Rather than focusing only on one segment of the millets (spreading health awareness), there is a need to focus on the entire value chain.

This includes improved varieties while assuring millets better shelf lives, efficient processing and access to markets, branding, packaging, awareness programmes, and also collaborations with ready-to-eat brands.

There is also a need for breakthroughs in productivity to make these crops more competitive and stimulate commercial demand. The efforts taken to boost poultry egg demands in India can also be taken into consideration.

What lesson can be learnt from the poultry egg industry?

During the 1980s, poultry farmers in India faced a problem of low egg demand due to the country’s predominantly vegetarian culture.

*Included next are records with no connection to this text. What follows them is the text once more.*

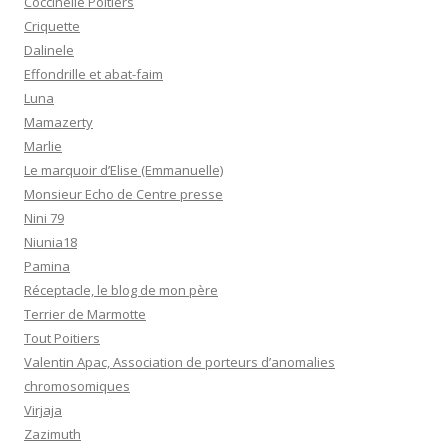
Coccinelle Poitiers
Criquette
Dalinele
Effondrille et abat-faim
Luna
Mamazerty
Marlie
Le marquoir d’Elise (Emmanuelle)
Monsieur Echo de Centre presse
Nini 79
Niunia18
Pamina
Réceptacle, le blog de mon père
Terrier de Marmotte
Tout Poitiers
Valentin Apac, Association de porteurs d’anomalies
chromosomiques
Virjaja
Zazimuth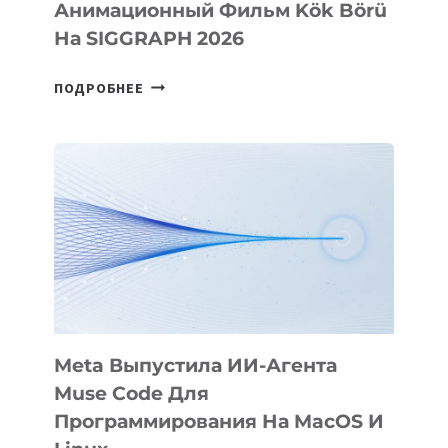
Анимационный Фильм Kök Börü
На SIGGRAPH 2026
HIGGSFIELD
ПОДРОБНЕЕ
ПРЕЗЕНТОВАЛА
АНИМАЦИОННЫЙ
ФИЛЬМ
KÖK
BÖRÜ
НА
SIGGRAPH
2026
Meta Выпустила ИИ-Агента
Muse Code Для
Программирования На MacOS И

At that time, B.V. Rao (father of the Indian poultry industry) took inspiration from the Amul cooperative model to form a cooperative egg model. Thus, the National Egg Coordination Committee (NECC) was formed.

However, the main challenge faced was low demand for poultry eggs. To overcome the challenge, the NECC collaborated with a top advertising agency and developed a creative jingle, “Sunday ho ya Monday, roz khao ande,”

It resonated well with the country’s middle class and per capita consumption of eggs significantly increased over time. Hence, a similar kind of aggressive campaign is needed for millets to boost its demand and consumption in India.